Но операция прерывается на полпути, потому что непостоянное давление в доме Архангел-Корт опять наносит удар, и Джулия в мыле и шампуне остается под еле теплой струйкой.
— Без паники, — говорю я. — Сейчас налью воды из-под крана. Обычно это работает.
Она щурится из-под пены, пытаясь читать по губам.
— Торопись, Майкл, — говорит она.
— Ты великолепно выглядишь. Сейчас проверю, есть ли у меня пленка в фотоаппарате. — Я изображаю щелчок затвора.
— Это не смешно. — Она расстроена.
Снизу — звонок в дверь. Юный Джейми Пауэлл, один из моих учеников, появляется на маленьком синем экране. Я велю ему погулять вокруг квартала и прийти через десять минут. Он самый нерадивый из всех моих студентов, так что, похоже, он скорее рад, чем недоволен.

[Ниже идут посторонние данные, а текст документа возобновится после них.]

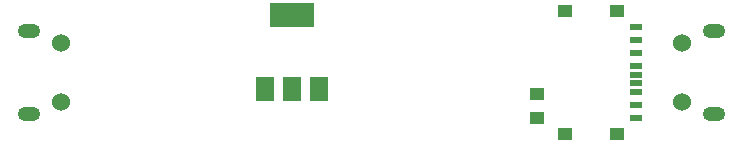
<source format=gbp>
G04 #@! TF.GenerationSoftware,KiCad,Pcbnew,(5.1.5)-3*
G04 #@! TF.CreationDate,2020-05-12T20:49:58+02:00*
G04 #@! TF.ProjectId,TinyK22,54696e79-4b32-4322-9e6b-696361645f70,1.0*
G04 #@! TF.SameCoordinates,Original*
G04 #@! TF.FileFunction,Paste,Bot*
G04 #@! TF.FilePolarity,Positive*
%FSLAX46Y46*%
G04 Gerber Fmt 4.6, Leading zero omitted, Abs format (unit mm)*
G04 Created by KiCad (PCBNEW (5.1.5)-3) date 2020-05-12 20:49:58*
%MOMM*%
%LPD*%
G04 APERTURE LIST*
%ADD10C,1.524000*%
%ADD11O,1.900000X1.200000*%
%ADD12R,1.000000X0.500000*%
%ADD13R,1.200000X1.050000*%
%ADD14R,1.500000X2.000000*%
%ADD15R,3.800000X2.000000*%
%ADD16R,1.250000X1.000000*%
G04 APERTURE END LIST*
D10*
X4700000Y-7750000D03*
X4700000Y-12750000D03*
D11*
X2000000Y-6750000D03*
X2000000Y-13750000D03*
D10*
X57300000Y-12750000D03*
X57300000Y-7750000D03*
D11*
X60000000Y-13750000D03*
X60000000Y-6750000D03*
D12*
X53430000Y-6400000D03*
X53430000Y-7500000D03*
X53430000Y-8600000D03*
X53430000Y-9700000D03*
X53430000Y-11150000D03*
X53430000Y-11900000D03*
X53430000Y-13000000D03*
X53430000Y-14100000D03*
X53430000Y-10450000D03*
D13*
X47370000Y-5025000D03*
X47370000Y-15475000D03*
X51820000Y-15475000D03*
X51820000Y-5025000D03*
D14*
X26550000Y-11650000D03*
X21950000Y-11650000D03*
X24250000Y-11650000D03*
D15*
X24250000Y-5350000D03*
D16*
X45000000Y-14050000D03*
X45000000Y-12050000D03*
M02*

</source>
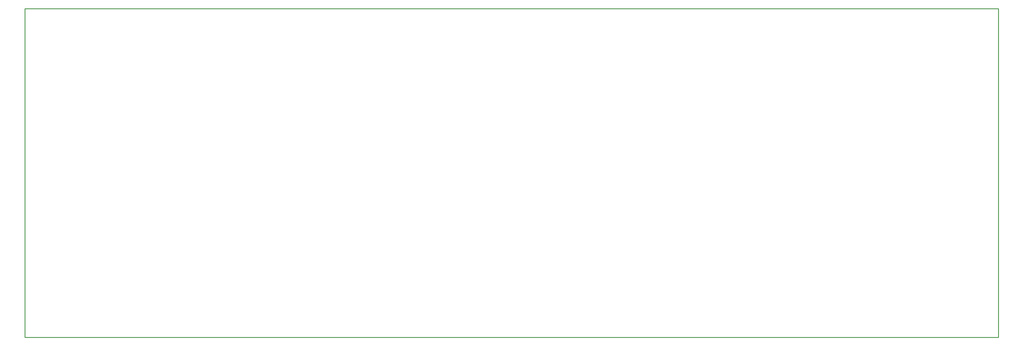
<source format=gko>
G04*
G04 #@! TF.GenerationSoftware,Altium Limited,Altium Designer,23.7.1 (13)*
G04*
G04 Layer_Color=16711935*
%FSLAX44Y44*%
%MOMM*%
G71*
G04*
G04 #@! TF.SameCoordinates,0223C93B-7FE2-4649-842A-E085946BCD85*
G04*
G04*
G04 #@! TF.FilePolarity,Positive*
G04*
G01*
G75*
%ADD11C,0.2540*%
D11*
Y114300D02*
X3048000D01*
X0Y1143000D02*
X3048000D01*
Y114300D02*
Y1143000D01*
X0Y114300D02*
Y1143000D01*
M02*

</source>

Джулия одета, когда он входит. Джейми — бестолковый, плохо воспитанный подросток, довольно музыкальный, помешанный на гитаре, безнадежный на скрипке. Я не знаю, почему его родители настаивают на уроках со мной, но по крайней мере это доход. Он смотрит на нас с вниманием знатока. Быстрый обмен именами перед ее уходом без поцелуя, без поцелуя в ответ:
— Джессика, это Джейми; Джейми — Джессика. — Но Джейми ухмыляется весь урок.
Ее визит был прерван, она ушла, и я не знаю, когда снова ее увижу, но, несмотря на это, я счастлив весь день. Я почти не думаю о будущем наших отношений, настолько я потрясен близостью, неверием и восторгом от их возобновления. Когда мы вместе, мы говорим почти про все: про те времена в Вене, когда мы были счастливы, и про музыку, и про наши годы не вместе — теперь эти годы не потеряны, просто нам их не хватает. И хотя я говорю с ней про строй моей жизни в то время, я не касаюсь той тьмы, по-прежнему почти необъяснимой, что поглотила меня и создала или, скорее, пробила брешь между нами.